[Dataset entries]

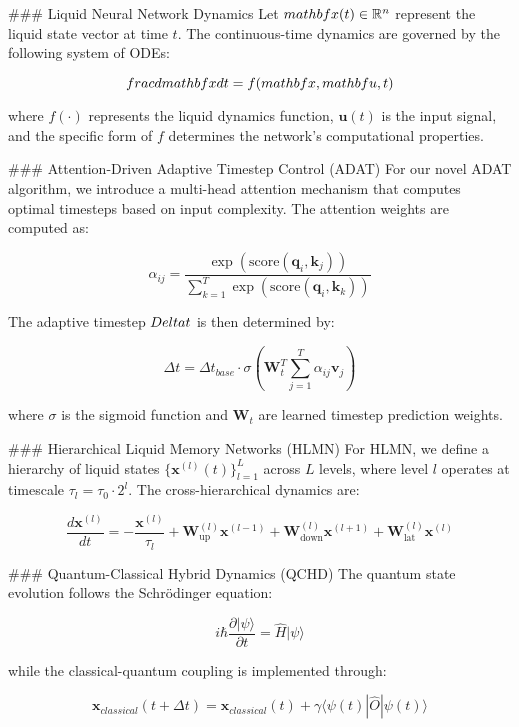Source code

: \documentclass[conference]{IEEEtran}
\begin{document}
### Liquid Neural Network Dynamics
Let $\\mathbf{x}(t) \in \mathbb{R}^n$ represent the liquid state vector 
at time $t$. The continuous-time dynamics are governed by the following system of ODEs:

$$\\frac{d\\mathbf{x}}{dt} = f(\\mathbf{x}, \\mathbf{u}, t)$$

where $f(\cdot)$ represents the liquid dynamics function, $\mathbf{u}(t)$ is the input signal, 
and the specific form of $f$ determines the network's computational properties.

### Attention-Driven Adaptive Timestep Control (ADAT)
For our novel ADAT algorithm, we introduce a multi-head attention mechanism that computes 
optimal timesteps based on input complexity. The attention weights are computed as:

$$\alpha_{ij} = \frac{\exp(\text{score}(\mathbf{q}_i, \mathbf{k}_j))}{\sum_{k=1}^T \exp(\text{score}(\mathbf{q}_i, \mathbf{k}_k))}$$

The adaptive timestep $\\Delta t$ is then determined by:

$$\Delta t = \Delta t_{base} \cdot \sigma\left(\mathbf{W}_t^T \sum_{j=1}^T \alpha_{ij} \mathbf{v}_j\right)$$

where $\sigma$ is the sigmoid function and $\mathbf{W}_t$ are learned timestep prediction weights.

### Hierarchical Liquid Memory Networks (HLMN)
For HLMN, we define a hierarchy of liquid states $\{\mathbf{x}^{(l)}(t)\}_{l=1}^L$ across $L$ levels, 
where level $l$ operates at timescale $\tau_l = \tau_0 \cdot 2^l$. The cross-hierarchical dynamics are:

$$\frac{d\mathbf{x}^{(l)}}{dt} = -\frac{\mathbf{x}^{(l)}}{\tau_l} + \mathbf{W}_{\text{up}}^{(l)} \mathbf{x}^{(l-1)} + \mathbf{W}_{\text{down}}^{(l)} \mathbf{x}^{(l+1)} + \mathbf{W}_{\text{lat}}^{(l)} \mathbf{x}^{(l)}$$

### Quantum-Classical Hybrid Dynamics (QCHD)
The quantum state evolution follows the Schrödinger equation:

$$i\hbar \frac{\partial |\psi\rangle}{\partial t} = \hat{H} |\psi\rangle$$

while the classical-quantum coupling is implemented through:

$$\mathbf{x}_{classical}(t+\Delta t) = \mathbf{x}_{classical}(t) + \gamma \langle \psi(t) | \hat{O} | \psi(t) \rangle$$
\end{document}
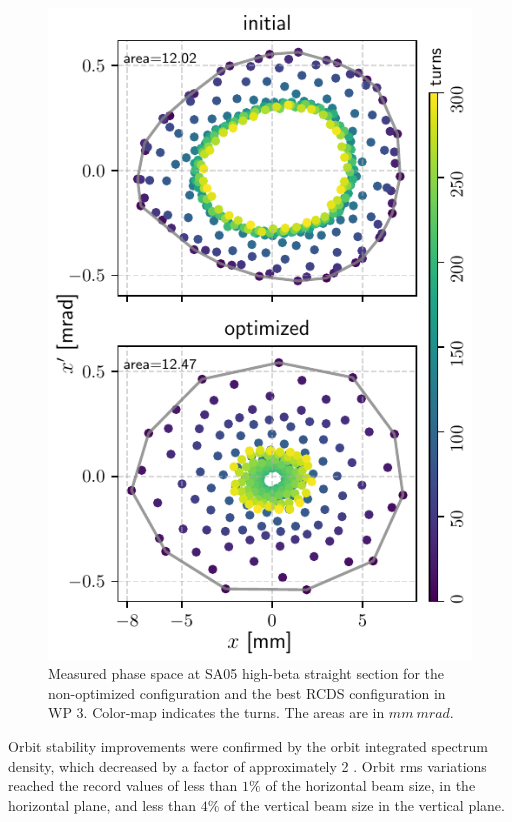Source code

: \begin{figure}[htb]
\begin{minipage}{0.48\textwidth}
        \includegraphics[width=\textwidth]{Images/wp3_phase_space.pdf}
        \caption{Measured phase space at SA05 high-beta straight section for the non-optimized configuration and the best RCDS configuration in WP 3. Color-map indicates the turns. The areas are in $\unit{mm}~\unit{mrad}$.}
    \end{minipage}
\end{figure}

Orbit stability improvements were confirmed by the orbit integrated spectrum density, which decreased by a factor of approximately 2 \cite{Liu:IPAC23-WEOGA2}. Orbit rms variations reached the record values of less than $1\%$ of the horizontal beam size, in the horizontal plane, and less than $4\%$ of the vertical beam size in the vertical plane.

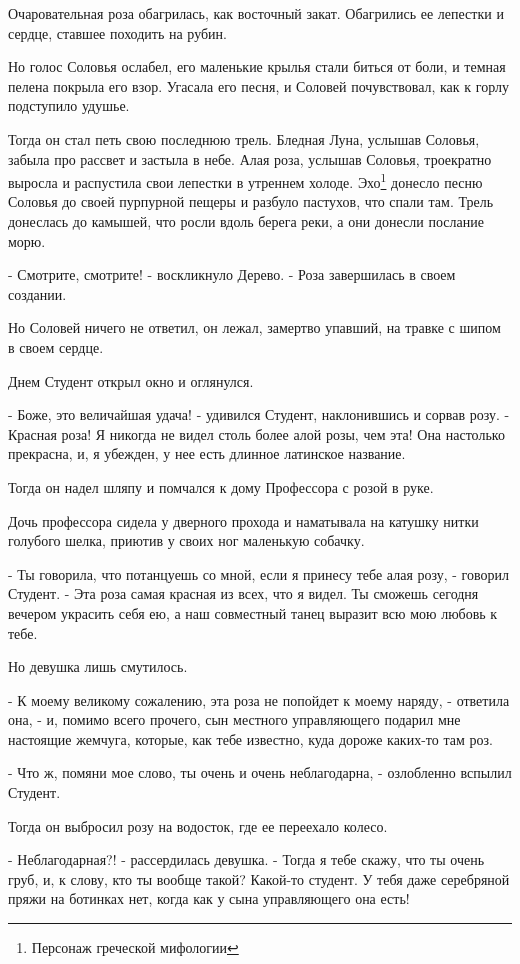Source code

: \documentclass[a4paper]{article}
\theoremstyle{defin}
\theoremstyle{theorem}
\theoremstyle{prop}
\theoremstyle{lemma}
\theoremstyle{ex}
\theoremstyle{col}
\begin{document}
Очаровательная роза обагрилась, как восточный закат. Обагрились ее лепестки и сердце, ставшее походить на рубин.

Но голос Соловья ослабел, его маленькие крылья стали биться от боли, и темная пелена покрыла его взор. Угасала его песня, и Соловей почувствовал, как к горлу подступило удушье.

Тогда он стал петь свою последнюю трель. Бледная Луна, услышав Соловья, забыла про рассвет и застыла в небе. Алая роза, услышав Соловья, троекратно выросла и распустила свои лепестки в утреннем холоде. Эхо\footnote{Персонаж греческой мифологии} донесло песню Соловья до своей пурпурной пещеры и разбуло пастухов, что спали там. Трель донеслась до камышей, что росли вдоль берега реки, а они донесли послание морю.

- Смотрите, смотрите! - воскликнуло Дерево. - Роза завершилась в своем создании.

Но Соловей ничего не ответил, он лежал, замертво упавший, на травке с шипом в своем сердце.

Днем Студент открыл окно и оглянулся.

- Боже, это величайшая удача! - удивился Студент, наклонившись и сорвав розу. - Красная роза! Я никогда не видел столь более алой розы, чем эта! Она настолько прекрасна, и, я убежден, у нее есть длинное латинское название.

Тогда он надел шляпу и помчался к дому Профессора с розой в руке.

Дочь профессора сидела у дверного прохода и наматывала на катушку нитки голубого шелка, приютив у своих ног маленькую собачку.

- Ты говорила, что потанцуешь со мной, если я принесу тебе алая розу, - говорил Студент. - Эта роза самая красная из всех, что я видел. Ты сможешь сегодня вечером украсить себя ею, а наш совместный танец выразит всю мою любовь к тебе.

Но девушка лишь смутилось.

- К моему великому сожалению, эта роза не попойдет к моему наряду, - ответила она, - и, помимо всего прочего, сын местного управляющего подарил мне настоящие жемчуга, которые, как тебе известно, куда дороже каких-то там роз.

- Что ж, помяни мое слово, ты очень и очень неблагодарна, - озлобленно вспылил Студент.

Тогда он выбросил розу на водосток, где ее переехало колесо.

- Неблагодарная?! - рассердилась девушка. - Тогда я тебе скажу, что ты очень груб, и, к слову, кто ты вообще такой? Какой-то студент. У тебя даже серебряной пряжи на ботинках нет, когда как у сына управляющего она есть!
\end{document}
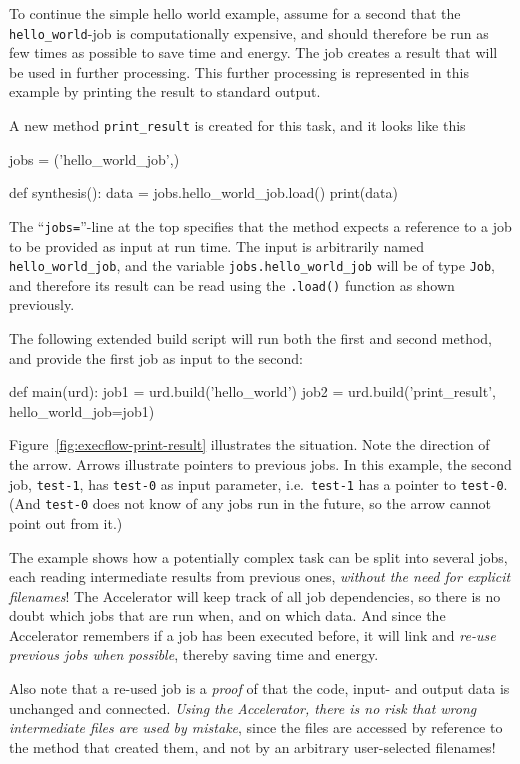 To continue the simple hello world example, assume for a second that
the \texttt{hello\_world}-job is computationally expensive, and should
therefore be run as few times as possible to save time and energy.
The job creates a result that will be used in further processing.
This further processing is represented in this example by printing the
result to standard output.

\clearpage

\noindent A new method \texttt{print\_result} is
created for this task, and it looks like this
\begin{python}
jobs = ('hello_world_job',)

def synthesis():
    data = jobs.hello_world_job.load()
    print(data)
\end{python}
The ``\texttt{jobs=}''-line at the top specifies that the method
expects a reference to a job to be provided as input at run time.  The
input is arbitrarily named \texttt{hello\_world\_job}, and the
variable \texttt{jobs.hello\_world\_job} will be of type \texttt{Job}, and
therefore its result can be read using the \texttt{.load()} function
as shown previously.

The following extended build script will run both the first and second
method, and provide the first job as input to the second:
\begin{python}
def main(urd):
    job1 = urd.build('hello_world')
    job2 = urd.build('print_result', hello_world_job=job1)
\end{python}

Figure~\ref{fig:execflow-print-result} illustrates the situation.
Note the direction of the arrow.  Arrows illustrate pointers to
previous jobs.  In this example, the second job, \texttt{test-1}, has
\texttt{test-0} as input parameter, i.e.\ \texttt{test-1} has a
pointer to \texttt{test-0}.  (And \texttt{test-0} does not know of any
jobs run in the future, so the arrow cannot point out from it.)

The example shows how a potentially complex task can be split into
several jobs, each reading intermediate results from previous ones,
\emph{without the need for explicit filenames}!  The Accelerator will
keep track of all job dependencies, so there is no doubt which jobs
that are run when, and on which data.  And since the Accelerator
remembers if a job has been executed before, it will link and
\emph{re-use previous jobs when possible}, thereby saving time and
energy.

Also note that a re-used job is a \emph{proof} of that the code,
input- and output data is unchanged and connected.  \emph{Using the
Accelerator, there is no risk that wrong intermediate files are used
by mistake}, since the files are accessed by reference to the method
that created them, and not by an arbitrary user-selected filenames!


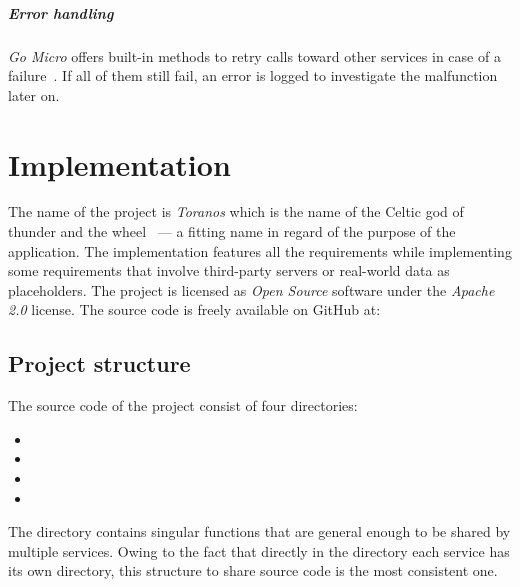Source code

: \documentclass[12pt,a4paper,twoside]{report}
\begin{document}
\paragraph{Error handling}
\textit{Go Micro} offers built-in methods to retry calls toward
other services in case of a failure~\cite{go-micro}. If all of them still fail,
an error is logged to investigate the malfunction later on.



\chapter{Implementation} \label{chap:implementation}



The name of the project is \textit{Toranos} which is the name of the
Celtic god of thunder and the wheel~\cite{celtic-mythology} ---
a fitting name in regard of the purpose of the application.
The implementation features all the requirements while implementing
some requirements that involve third-party servers or real-world data
as placeholders.
The project is licensed as \textit{Open Source} software under the
\textit{Apache 2.0} license. The source code is freely available on GitHub at:\\


\section{Project structure}

The source code of the project consist of four directories:
\begin{itemize}[noitemsep]
\item {}
\item {}
\item {}
\item {}
\end{itemize}
The  directory contains singular functions that are general
enough to be shared by multiple services. Owing to the fact that directly in the
 directory each service has its own directory, this structure
to share source code is the most consistent one.
\end{document}
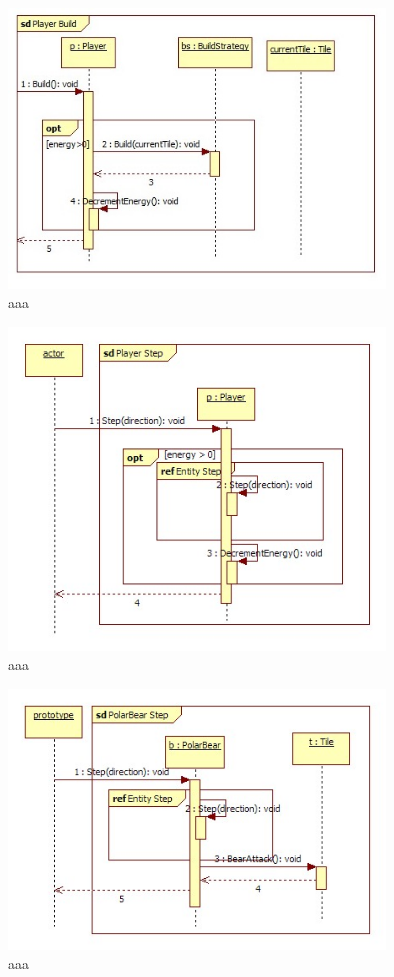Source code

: \begin{figure}[H]
        \begin{center}
                \includegraphics[width=10cm]{chapters/chapter07/seqdiag/Player_Build.jpg}
                \caption{aaa}
                \label{bbb}
        \end{center}
\end{figure}
\begin{figure}[H]
        \begin{center}
                \includegraphics[width=10cm]{chapters/chapter07/seqdiag/Player_Step.jpg}
                \caption{aaa}
                \label{bbb}
        \end{center}
\end{figure}
\begin{figure}[H]
        \begin{center}
                \includegraphics[width=10cm]{chapters/chapter07/seqdiag/PolarBear_Step.jpg}
                \caption{aaa}
                \label{bbb}
        \end{center}
\end{figure}
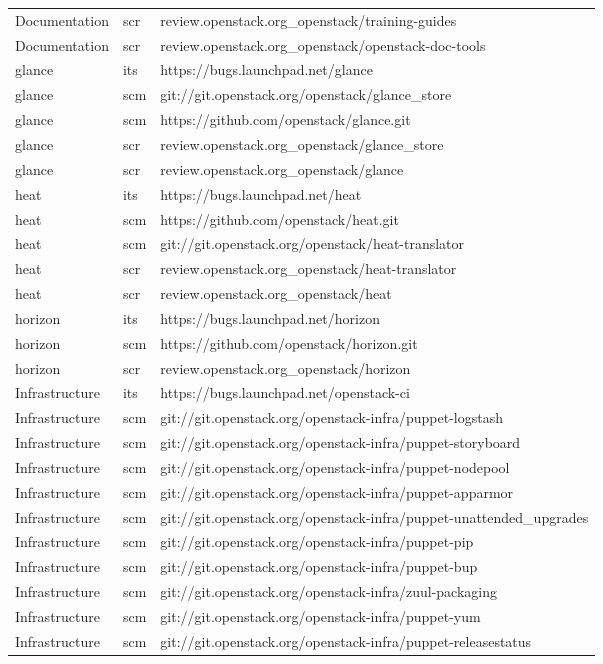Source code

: \begin{center}
\begin{longtable}{|p{4cm}|p{1cm}|p{10cm}|}
Documentation&scr&review.openstack.org\_openstack/training-guides\\
Documentation&scr&review.openstack.org\_openstack/openstack-doc-tools\\
glance&its&https://bugs.launchpad.net/glance\\
glance&scm&git://git.openstack.org/openstack/glance\_store\\
glance&scm&https://github.com/openstack/glance.git\\
glance&scr&review.openstack.org\_openstack/glance\_store\\
glance&scr&review.openstack.org\_openstack/glance\\
heat&its&https://bugs.launchpad.net/heat\\
heat&scm&https://github.com/openstack/heat.git\\
heat&scm&git://git.openstack.org/openstack/heat-translator\\
heat&scr&review.openstack.org\_openstack/heat-translator\\
heat&scr&review.openstack.org\_openstack/heat\\
horizon&its&https://bugs.launchpad.net/horizon\\
horizon&scm&https://github.com/openstack/horizon.git\\
horizon&scr&review.openstack.org\_openstack/horizon\\
Infrastructure&its&https://bugs.launchpad.net/openstack-ci\\
Infrastructure&scm&git://git.openstack.org/openstack-infra/puppet-logstash\\
Infrastructure&scm&git://git.openstack.org/openstack-infra/puppet-storyboard\\
Infrastructure&scm&git://git.openstack.org/openstack-infra/puppet-nodepool\\
Infrastructure&scm&git://git.openstack.org/openstack-infra/puppet-apparmor\\
Infrastructure&scm&git://git.openstack.org/openstack-infra/puppet-unattended\_upgrades\\
Infrastructure&scm&git://git.openstack.org/openstack-infra/puppet-pip\\
Infrastructure&scm&git://git.openstack.org/openstack-infra/puppet-bup\\
Infrastructure&scm&git://git.openstack.org/openstack-infra/zuul-packaging\\
Infrastructure&scm&git://git.openstack.org/openstack-infra/puppet-yum\\
Infrastructure&scm&git://git.openstack.org/openstack-infra/puppet-releasestatus\\

\end{longtable}
\end{center}
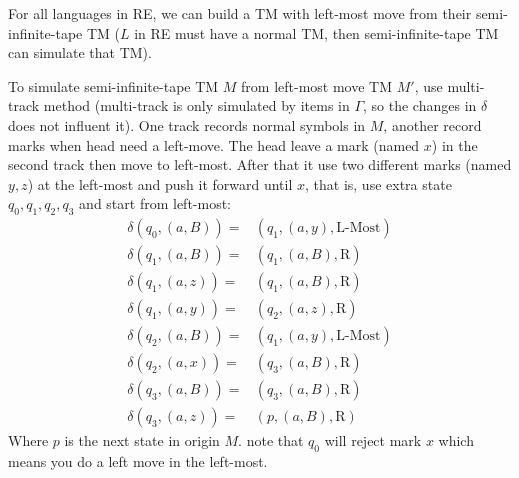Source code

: \documentclass[10pt]{homework}
\begin{document}
\begin{solution}
    For all languages in RE, we can build a TM with left-most move from their semi-infinite-tape TM ($L$ in RE must have a normal TM, then semi-infinite-tape TM can simulate that TM).

    To simulate semi-infinite-tape TM $M$ from left-most move TM $M'$, use multi-track method (multi-track is only simulated by items in $\Gamma$, so the changes in $\delta$ does not influent it). One track records normal symbols in $M$, another record marks when head need a left-move. The head leave a mark (named $x$) in the second track then move to left-most. After that it use two different marks (named $y,z$) at the left-most and push it forward until $x$, that is, use extra state $q_0,q_1,q_2,q_3$ and start from left-most:
    \begin{align}
        \delta\left( q_0,\left( a,B \right)  \right) =&\left( q_1,\left( a,y \right) ,\text{L-Most} \right) \nonumber\\
        \delta\left( q_1,\left( a,B \right)  \right) =&\left( q_1,\left( a,B \right) ,\text{R} \right) \nonumber\\
        \delta\left( q_1,\left( a,z \right)  \right) =&\left( q_1,\left( a,B \right) ,\text{R} \right) \nonumber\\
        \delta\left( q_1,\left( a,y \right)  \right) =&\left( q_2,\left( a,z \right) ,\text{R} \right) \nonumber\\
        \delta\left( q_2,\left( a,B \right)  \right) =&\left( q_1,\left( a,y \right) ,\text{L-Most} \right) \nonumber\\
        \delta\left( q_2,\left( a,x \right)  \right) =&\left( q_3,\left( a,B \right) ,\text{R} \right) \nonumber\\
        \delta\left( q_3,\left( a,B \right)  \right) =&\left( q_3,\left( a,B \right) ,\text{R} \right) \nonumber\\
        \delta\left( q_3,\left( a,z \right)  \right) =&\left( p,\left( a,B \right) ,\text{R} \right) \nonumber
    \end{align}
    Where $p$ is the next state in origin $M$. note that $q_0$ will reject mark $x$ which means you do a left move in the left-most.
\end{solution}
\end{document}
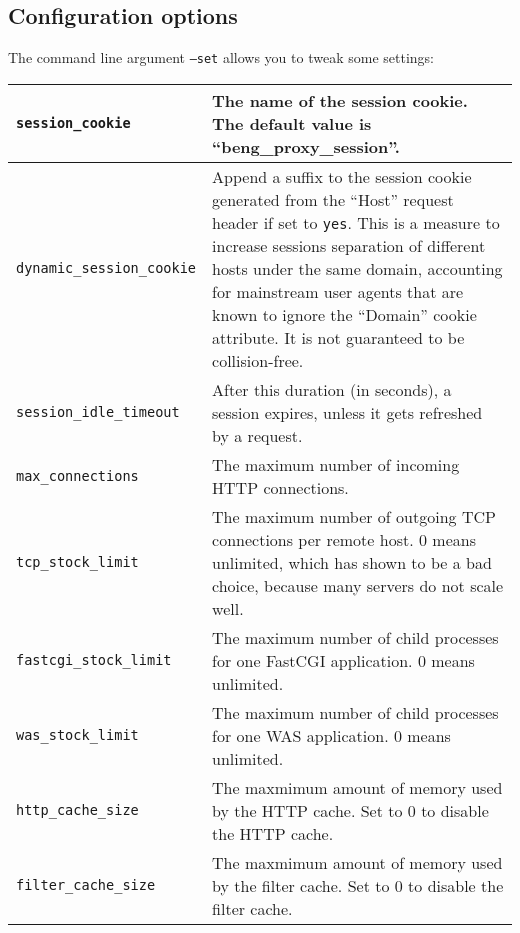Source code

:\documentclass[a4paper,12pt]{article}
\begin{document}
\subsection{Configuration options}

The command line argument \texttt{--set} allows you to tweak some
settings:

\begin{longtable}{|l|p{8cm}|}
\hline

\verb|session_cookie| & The name of the session cookie.  The
default value is ``beng\_proxy\_session''. \\ \hline

\verb|dynamic_session_cookie| & Append a suffix to the session cookie
generated from the ``Host'' request header if set to \texttt{yes}.
This is a measure to increase sessions separation of different hosts
under the same domain, accounting for mainstream user agents that are
known to ignore the ``Domain'' cookie attribute.  It is not guaranteed
to be collision-free.  \\ \hline

\verb|session_idle_timeout| & After this duration (in seconds), a
session expires, unless it gets refreshed by a request. \\

\hline

\verb|max_connections| & The maximum number of incoming HTTP
connections. \\
\hline

\verb|tcp_stock_limit| & The maximum number of outgoing TCP
connections per remote host.  0 means unlimited, which has shown to be
a bad choice, because many servers do not scale well. \\

\hline

\verb|fastcgi_stock_limit| & The maximum number of child processes
for one FastCGI application.  0 means unlimited. \\

\hline

\verb|was_stock_limit| & The maximum number of child processes for
one WAS application.  0 means unlimited. \\

\hline

\verb|http_cache_size| & The maxmimum amount of memory used by the
HTTP cache.  Set to 0 to disable the HTTP cache. \\

\hline

\verb|filter_cache_size| & The maxmimum amount of memory used by
the filter cache.  Set to 0 to disable the filter cache. \\


\end{longtable}
\end{document}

### Job item
Every line of the data above that includes "used" should be listed.

### Response to the exercise
The job creates a result that will be used in further processing.
Also note that a re-used job is a \emph{proof} of that the code,
Accelerator, there is no risk that wrong intermediate files are used
\verb|http_cache_size| & The maxmimum amount of memory used by the
\verb|filter_cache_size| & The maxmimum amount of memory used by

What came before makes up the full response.